An insurance-free primary care "direct medical home" that requires patients to pay low monthly fees, but gives them 24/7 access and cheaper healthcare costs has the potential to save hundreds of billions of dollars if it's included in the national healthcare reform model, one advocate says.
Norm Wu is CEO of Qliance Medical Management, Inc., which operates one direct medical home that employs nine physicians serving about 2,500 patients in Seattle and has hopes to expand nationally. Even though their numbers are small, Wu is an unabashed enthusiast. He says the direct medical home model on a national scale could save patients and employers $300 billion to $500 billion a year "in hard-dollar, upfront savings" largely in the form of lower health insurance premiums.
"With that savings, you can provide comprehensive health coverage for every man, woman, and child in America," Wu says. "But it is hard to get that message out. People consider insurance synonymous with healthcare and it's hard to break out of that box."
Wu insists that the direct medical home model is not another form of concierge medicine that cherry picks healthy patients and shoos away the chronically ill. "We don't like that term because it smacks of elitism. We provide concierge-level service at prices that everyone can afford," Wu says.

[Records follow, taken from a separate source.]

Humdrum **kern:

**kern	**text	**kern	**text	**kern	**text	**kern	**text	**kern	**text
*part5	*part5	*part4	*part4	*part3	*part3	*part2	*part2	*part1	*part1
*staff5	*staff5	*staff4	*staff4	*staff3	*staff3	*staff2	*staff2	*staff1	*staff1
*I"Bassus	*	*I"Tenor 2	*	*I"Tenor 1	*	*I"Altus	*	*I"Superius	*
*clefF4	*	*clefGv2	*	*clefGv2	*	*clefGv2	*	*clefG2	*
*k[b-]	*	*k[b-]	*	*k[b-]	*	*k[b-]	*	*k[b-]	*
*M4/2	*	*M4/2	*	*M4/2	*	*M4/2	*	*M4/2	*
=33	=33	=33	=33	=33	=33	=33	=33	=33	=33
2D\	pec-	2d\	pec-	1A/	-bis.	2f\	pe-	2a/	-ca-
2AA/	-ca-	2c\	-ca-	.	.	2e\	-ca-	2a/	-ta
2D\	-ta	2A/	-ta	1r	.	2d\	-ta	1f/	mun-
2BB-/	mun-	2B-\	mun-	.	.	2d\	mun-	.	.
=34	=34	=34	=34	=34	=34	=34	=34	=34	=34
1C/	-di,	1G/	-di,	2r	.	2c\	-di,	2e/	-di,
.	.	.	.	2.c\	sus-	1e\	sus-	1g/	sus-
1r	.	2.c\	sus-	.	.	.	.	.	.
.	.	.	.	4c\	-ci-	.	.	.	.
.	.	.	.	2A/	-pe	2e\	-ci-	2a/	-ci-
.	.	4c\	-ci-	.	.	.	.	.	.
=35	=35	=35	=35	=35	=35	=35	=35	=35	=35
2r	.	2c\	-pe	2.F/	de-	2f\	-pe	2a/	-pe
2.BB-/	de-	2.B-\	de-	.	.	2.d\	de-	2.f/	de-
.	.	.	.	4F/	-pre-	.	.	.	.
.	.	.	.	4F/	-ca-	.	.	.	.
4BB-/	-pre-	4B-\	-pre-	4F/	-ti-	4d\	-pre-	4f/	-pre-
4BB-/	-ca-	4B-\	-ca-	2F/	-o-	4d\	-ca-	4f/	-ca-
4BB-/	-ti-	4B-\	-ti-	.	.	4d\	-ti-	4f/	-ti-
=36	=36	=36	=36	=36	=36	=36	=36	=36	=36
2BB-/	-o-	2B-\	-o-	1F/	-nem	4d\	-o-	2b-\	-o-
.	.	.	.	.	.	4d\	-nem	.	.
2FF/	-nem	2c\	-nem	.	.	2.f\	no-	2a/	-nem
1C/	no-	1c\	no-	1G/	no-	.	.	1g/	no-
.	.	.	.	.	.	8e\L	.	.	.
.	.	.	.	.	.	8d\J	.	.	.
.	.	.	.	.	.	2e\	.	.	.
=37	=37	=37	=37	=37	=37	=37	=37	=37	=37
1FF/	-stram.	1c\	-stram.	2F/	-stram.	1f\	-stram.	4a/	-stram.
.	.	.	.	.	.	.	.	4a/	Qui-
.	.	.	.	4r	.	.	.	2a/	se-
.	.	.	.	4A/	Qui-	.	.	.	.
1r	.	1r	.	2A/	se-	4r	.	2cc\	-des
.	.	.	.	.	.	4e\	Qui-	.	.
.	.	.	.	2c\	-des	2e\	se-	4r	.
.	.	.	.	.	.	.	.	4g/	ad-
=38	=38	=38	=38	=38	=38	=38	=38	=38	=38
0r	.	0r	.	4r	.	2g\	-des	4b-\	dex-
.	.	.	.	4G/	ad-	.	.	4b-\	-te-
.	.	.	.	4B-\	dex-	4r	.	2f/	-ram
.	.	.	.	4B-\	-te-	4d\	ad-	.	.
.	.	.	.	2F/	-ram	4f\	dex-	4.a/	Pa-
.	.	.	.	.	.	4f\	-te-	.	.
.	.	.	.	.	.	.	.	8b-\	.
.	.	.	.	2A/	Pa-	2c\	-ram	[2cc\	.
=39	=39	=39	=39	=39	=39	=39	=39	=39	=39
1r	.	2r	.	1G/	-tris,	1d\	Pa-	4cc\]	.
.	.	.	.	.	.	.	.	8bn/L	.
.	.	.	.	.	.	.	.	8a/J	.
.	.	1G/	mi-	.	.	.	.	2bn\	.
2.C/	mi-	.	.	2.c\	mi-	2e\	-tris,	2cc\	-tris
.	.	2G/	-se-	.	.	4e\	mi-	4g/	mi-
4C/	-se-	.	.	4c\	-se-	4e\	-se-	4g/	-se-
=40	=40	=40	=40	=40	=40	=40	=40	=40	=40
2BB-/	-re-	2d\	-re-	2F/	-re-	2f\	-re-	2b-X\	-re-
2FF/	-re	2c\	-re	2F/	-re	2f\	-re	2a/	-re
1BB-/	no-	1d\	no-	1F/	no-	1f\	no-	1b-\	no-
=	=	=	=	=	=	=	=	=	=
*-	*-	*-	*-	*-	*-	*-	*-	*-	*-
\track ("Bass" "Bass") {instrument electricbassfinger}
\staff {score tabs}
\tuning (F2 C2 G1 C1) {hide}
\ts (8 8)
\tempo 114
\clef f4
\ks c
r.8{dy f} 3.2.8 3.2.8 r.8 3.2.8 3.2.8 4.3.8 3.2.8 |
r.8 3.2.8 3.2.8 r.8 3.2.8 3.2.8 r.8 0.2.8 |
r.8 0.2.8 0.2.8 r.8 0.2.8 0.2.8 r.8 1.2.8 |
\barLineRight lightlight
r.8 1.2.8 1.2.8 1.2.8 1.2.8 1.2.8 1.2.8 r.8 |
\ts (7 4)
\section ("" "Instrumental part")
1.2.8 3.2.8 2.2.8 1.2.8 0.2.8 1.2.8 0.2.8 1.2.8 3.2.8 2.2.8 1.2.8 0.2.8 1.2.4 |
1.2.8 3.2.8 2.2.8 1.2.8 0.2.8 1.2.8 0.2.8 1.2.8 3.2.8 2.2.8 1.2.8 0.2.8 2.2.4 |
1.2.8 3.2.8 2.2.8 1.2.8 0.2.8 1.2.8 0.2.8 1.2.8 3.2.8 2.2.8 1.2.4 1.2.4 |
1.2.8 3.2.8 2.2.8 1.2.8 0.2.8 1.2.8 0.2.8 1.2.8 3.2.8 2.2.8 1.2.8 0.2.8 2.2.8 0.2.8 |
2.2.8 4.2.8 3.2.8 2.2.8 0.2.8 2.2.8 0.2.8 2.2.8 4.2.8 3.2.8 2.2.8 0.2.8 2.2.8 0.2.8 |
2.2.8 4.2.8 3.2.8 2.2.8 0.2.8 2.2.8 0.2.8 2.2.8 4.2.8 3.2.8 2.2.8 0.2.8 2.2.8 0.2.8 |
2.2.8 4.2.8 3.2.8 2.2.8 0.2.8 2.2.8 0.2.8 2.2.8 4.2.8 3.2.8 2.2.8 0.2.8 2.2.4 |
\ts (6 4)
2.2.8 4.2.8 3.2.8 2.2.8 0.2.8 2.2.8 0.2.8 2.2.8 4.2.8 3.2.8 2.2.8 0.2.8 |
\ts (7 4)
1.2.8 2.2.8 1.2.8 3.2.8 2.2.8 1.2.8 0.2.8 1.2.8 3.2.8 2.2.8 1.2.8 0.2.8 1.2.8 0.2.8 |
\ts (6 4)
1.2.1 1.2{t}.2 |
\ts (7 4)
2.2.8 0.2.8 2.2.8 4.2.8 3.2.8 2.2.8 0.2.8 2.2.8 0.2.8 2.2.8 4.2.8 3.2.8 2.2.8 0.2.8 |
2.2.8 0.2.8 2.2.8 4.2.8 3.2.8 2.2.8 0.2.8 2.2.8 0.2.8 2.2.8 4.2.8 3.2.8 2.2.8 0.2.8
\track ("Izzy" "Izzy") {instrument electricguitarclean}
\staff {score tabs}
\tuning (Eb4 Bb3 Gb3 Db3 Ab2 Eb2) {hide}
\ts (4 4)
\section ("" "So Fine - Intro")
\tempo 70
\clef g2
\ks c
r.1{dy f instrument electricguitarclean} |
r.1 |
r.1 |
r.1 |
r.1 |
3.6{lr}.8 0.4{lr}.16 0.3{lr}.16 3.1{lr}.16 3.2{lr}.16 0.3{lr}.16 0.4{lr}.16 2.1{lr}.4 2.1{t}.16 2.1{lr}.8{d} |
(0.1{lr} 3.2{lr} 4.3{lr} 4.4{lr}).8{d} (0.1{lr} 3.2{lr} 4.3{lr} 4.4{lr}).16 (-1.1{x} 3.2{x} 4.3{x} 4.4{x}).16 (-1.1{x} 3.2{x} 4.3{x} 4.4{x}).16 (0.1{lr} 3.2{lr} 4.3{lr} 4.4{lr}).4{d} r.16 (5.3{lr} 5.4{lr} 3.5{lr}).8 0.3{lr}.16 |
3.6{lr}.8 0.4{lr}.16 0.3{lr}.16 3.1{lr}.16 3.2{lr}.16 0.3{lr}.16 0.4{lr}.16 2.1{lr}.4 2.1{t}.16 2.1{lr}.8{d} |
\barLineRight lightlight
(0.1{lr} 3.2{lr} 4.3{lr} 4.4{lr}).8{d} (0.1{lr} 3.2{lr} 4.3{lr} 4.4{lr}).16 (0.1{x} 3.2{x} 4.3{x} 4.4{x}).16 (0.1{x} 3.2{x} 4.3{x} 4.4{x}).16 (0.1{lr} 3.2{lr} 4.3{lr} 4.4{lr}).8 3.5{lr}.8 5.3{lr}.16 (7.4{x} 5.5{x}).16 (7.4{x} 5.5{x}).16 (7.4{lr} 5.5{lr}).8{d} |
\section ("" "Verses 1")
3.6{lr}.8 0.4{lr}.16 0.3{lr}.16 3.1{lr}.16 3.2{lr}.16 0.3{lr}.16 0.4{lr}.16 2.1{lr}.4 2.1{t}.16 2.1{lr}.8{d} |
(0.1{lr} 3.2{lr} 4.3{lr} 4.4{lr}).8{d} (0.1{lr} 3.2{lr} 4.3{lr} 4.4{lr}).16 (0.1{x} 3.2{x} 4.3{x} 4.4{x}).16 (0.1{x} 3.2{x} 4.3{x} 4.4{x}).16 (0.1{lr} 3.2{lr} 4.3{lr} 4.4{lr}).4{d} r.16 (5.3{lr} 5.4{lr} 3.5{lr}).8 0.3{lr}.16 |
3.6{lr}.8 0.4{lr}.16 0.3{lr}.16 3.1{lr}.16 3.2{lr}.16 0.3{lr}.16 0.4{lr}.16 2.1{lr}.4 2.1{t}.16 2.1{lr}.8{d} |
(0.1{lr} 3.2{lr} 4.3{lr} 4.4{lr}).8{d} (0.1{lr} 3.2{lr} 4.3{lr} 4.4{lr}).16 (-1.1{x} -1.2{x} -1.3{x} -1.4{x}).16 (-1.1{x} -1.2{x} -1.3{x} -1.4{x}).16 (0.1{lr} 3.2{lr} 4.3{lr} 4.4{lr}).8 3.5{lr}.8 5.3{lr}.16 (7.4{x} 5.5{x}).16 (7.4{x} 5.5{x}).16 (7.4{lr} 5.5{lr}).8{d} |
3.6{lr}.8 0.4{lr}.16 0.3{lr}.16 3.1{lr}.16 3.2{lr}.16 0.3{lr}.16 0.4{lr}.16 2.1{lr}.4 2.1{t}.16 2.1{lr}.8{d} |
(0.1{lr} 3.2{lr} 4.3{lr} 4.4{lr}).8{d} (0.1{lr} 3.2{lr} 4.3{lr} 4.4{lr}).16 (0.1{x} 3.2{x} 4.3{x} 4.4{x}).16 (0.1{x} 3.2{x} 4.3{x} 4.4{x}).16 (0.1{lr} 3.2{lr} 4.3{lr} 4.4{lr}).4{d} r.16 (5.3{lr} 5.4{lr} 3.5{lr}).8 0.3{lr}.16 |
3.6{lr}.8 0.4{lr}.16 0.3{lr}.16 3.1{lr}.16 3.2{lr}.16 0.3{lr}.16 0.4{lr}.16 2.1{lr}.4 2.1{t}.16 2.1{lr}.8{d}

"The people who are really attracted to us are the high utilizers," Wu says. "If you have a chronic illness we are a God send. For a flat monthly fee, you can see us as many times as you need to. We are available for phone conferences and e-mail. There is 24/7 access."
"We also have a lot of people who are reasonably healthy," he says. "They don't get sick that often, but they are health conscious so they want preventive care and when they do get sick they want to see a physician who knows them as soon as possible."
For monthly fees ranging from $39 to $79 depending upon age, Wu says Qliance patients get unrestricted primary care for vaccinations, checkups, pneumonia, minor fractures, women's health exams, and ongoing care for chronic illnesses, such as diabetes, hypertension or obesity. No one is denied care for preexisting conditions, there is same- or next-day service for urgent care, and visits with salaried, physician-employees can last 30 minutes to an hour.
Medicare/Medicaid/SCHIP patients are accepted; their coverage is not.
Lab tests, pharmacy, and durable medical equipment are not covered by the monthly fee. Instead, Wu says Qliance "passes on our wholesale costs, so there is no incentive for us to be pushing stuff off on patients that they don't need." The patients' higher out-of-pocket expenses for ancillary care are offset, Wu says, by the savings of 40% to 50% for patients, and 20% to 35% for employers when they swap their low-deductable, high-premium health insurance for either high-deductable or wrap-around coverage.